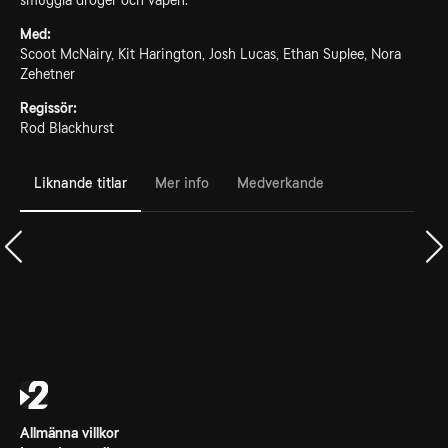
smuggla droger och vapen.
Med:
Scoot McNairy, Kit Harington, Josh Lucas, Ethan Suplee, Nora
Zehetner
Regissör:
Rod Blackhurst
Liknande titlar
Mer info
Medverkande
Allmänna villkor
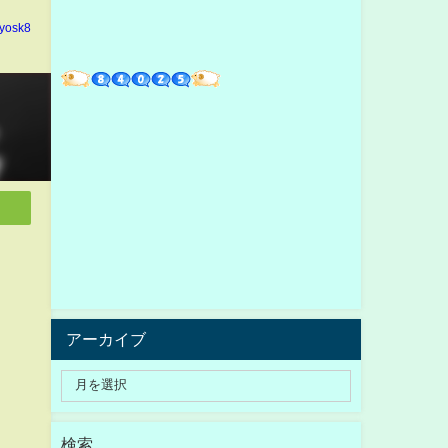
yosk8
アーカイブ
検索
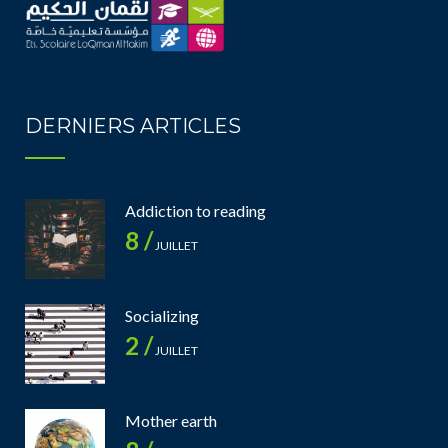
DERNIERS ARTICLES
Addiction to reading
8 /
JUILLET
Socializing
2 /
JUILLET
Mother earth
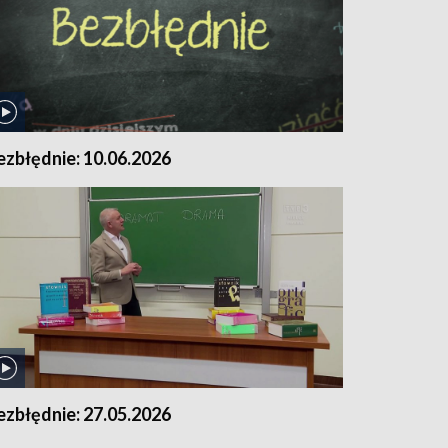
ezbłędnie: 10.06.2026
ezbłędnie: 27.05.2026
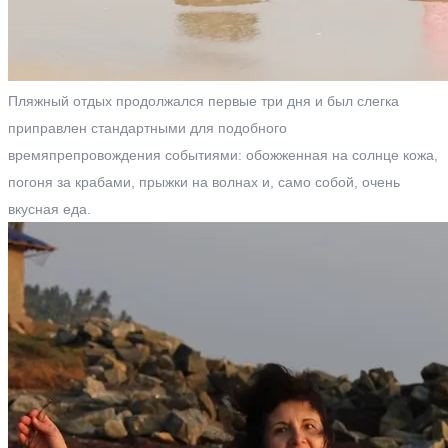
Пляжный отдых продолжался первые три дня и был слегка
приправлен стандартными для подобного
времяпрепровождения событиями: обожженная на солнце кожа,
погоня за крабами, прыжки на волнах и, само собой, очень
вкусная еда.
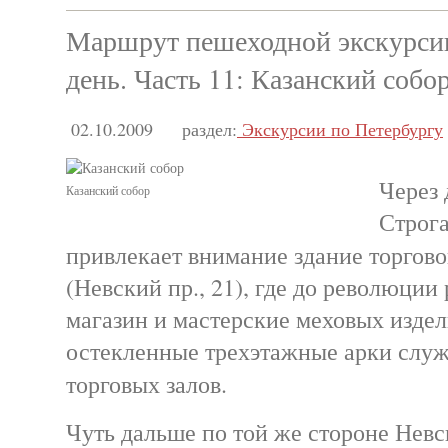
Маршрут пешеходной экскурсии
день. Часть 11: Казанский собо
02.10.2009
раздел:
Экскурсии по Петербургу
Через 
Казанский собор
Строга
привлекает внимание здание торгов
(Невский пр., 21), где до революции
магазин и мастерские меховых изде
остекленные трехэтажные арки слу
торговых залов.
Чуть дальше по той же стороне Нев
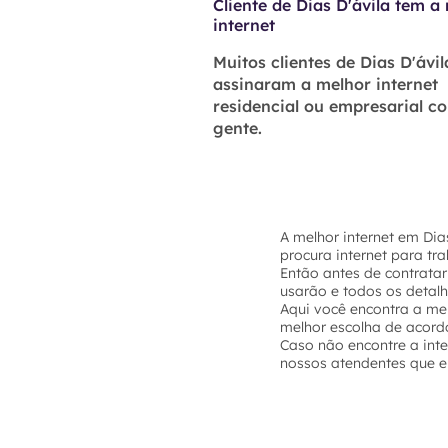
Cliente de Dias D'ávila tem a
internet
Muitos clientes de Dias D'ávil
assinaram a melhor internet
residencial ou empresarial c
gente.
A melhor internet em Dia
procura internet para tr
Então antes de contratar
usarão e todos os detal
Aqui você encontra a mel
melhor escolha de acord
Caso não encontre a int
nossos atendentes que el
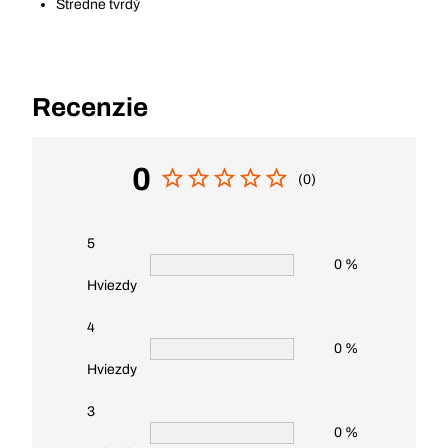
Stredne tvrdý
Recenzie
0
(0)
5
0 %
Hviezdy
4
0 %
Hviezdy
3
0 %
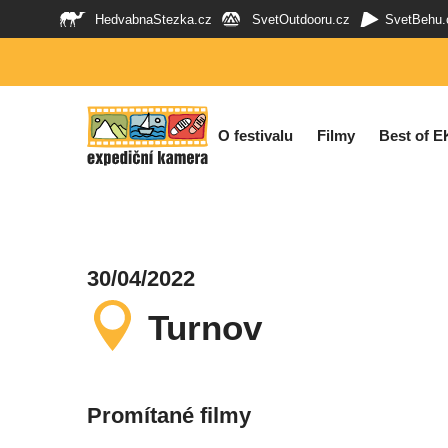
HedvabnaStezka.cz
SvetOutdooru.cz
SvetBehu.
O festivalu
Filmy
Best of E
30/04/2022
Turnov
Promítané filmy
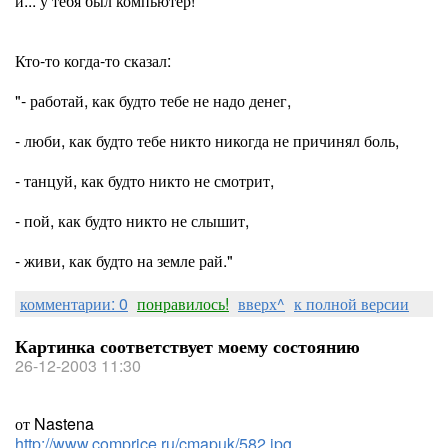
и... у тебя был компьютер!
Кто-то когда-то сказал:
"- работай, как будто тебе не надо денег,
- люби, как будто тебе никто никогда не причинял боль,
- танцуй, как будто никто не смотрит,
- пой, как будто никто не слышит,
- живи, как будто на земле рай."
комментарии: 0
понравилось!
вверх^
к полной версии
Картинка соответствует моему состоянию
26-12-2003 11:30
от Nastena
http://www.comprice.ru/cmapuk/582.jpg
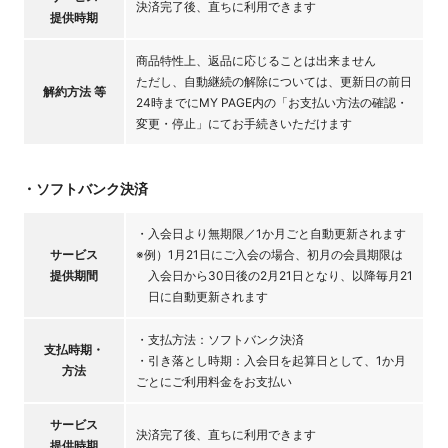
決済完了後、直ちに利用できます
提供時期
商品特性上、返品に応じることは出来ません
ただし、自動継続の解除については、更新日の前日
解約方法 等
24時までにMY PAGE内の「お支払い方法の確認・
変更・停止」にてお手続きいただけます
・ソフトバンク決済
・入会日より無期限／1か月ごと自動更新されます
サービス
※例）1月21日にご入会の場合、初月の会員期限は
提供期間
入会日から30日後の2月21日となり、以降毎月21
日に自動更新されます
・支払方法：ソフトバンク決済
支払時期・
・引き落とし時期：入会日を起算日として、1か月
方法
ごとにご利用料金をお支払い
サービス
決済完了後、直ちに利用できます
提供時期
----
## Task objective
Copy the items word for word, starting at the line that contains "Cliente de Dias D'ávila tem a" and ending with the last line of the items. Leave the pictures out of your copy.

## Answer to the exercise
Cliente de Dias D'ávila tem a
internet
Muitos clientes de Dias D'ávil
assinaram a melhor internet
residencial ou empresarial c
gente.
A melhor internet em Dia
procura internet para tr
Então antes de contratar
usarão e todos os detal
Aqui você encontra a mel
melhor escolha de acord
Caso não encontre a int
nossos atendentes que el
Stredne tvrdý
Recenzie
0
(0)
5
0 %
Hviezdy
4
0 %
Hviezdy
3
0 %
HedvabnaStezka.cz
SvetOutdooru.cz
SvetBehu.
O festivalu
Filmy
Best of E
30/04/2022
Turnov
Promítané filmy
и... у тебя был компьютер!
Кто-то когда-то сказал:
"- работай, как будто тебе не надо денег,
- люби, как будто тебе никто никогда не причинял боль,
- танцуй, как будто никто не смотрит,
- пой, как будто никто не слышит,
- живи, как будто на земле рай."
комментарии: 0
понравилось!
вверх^
к полной версии
Картинка соответствует моему состоянию
26-12-2003 11:30
от Nastena
http://www.comprice.ru/cmapuk/582.jpg
決済完了後、直ちに利用できます
提供時期
商品特性上、返品に応じることは出来ません
ただし、自動継続の解除については、更新日の前日
解約方法 等
24時までにMY PAGE内の「お支払い方法の確認・
変更・停止」にてお手続きいただけます
・ソフトバンク決済
・入会日より無期限／1か月ごと自動更新されます
サービス
※例）1月21日にご入会の場合、初月の会員期限は
提供期間
入会日から30日後の2月21日となり、以降毎月21
日に自動更新されます
・支払方法：ソフトバンク決済
支払時期・
・引き落とし時期：入会日を起算日として、1か月
方法
ごとにご利用料金をお支払い
サービス
決済完了後、直ちに利用できます
提供時期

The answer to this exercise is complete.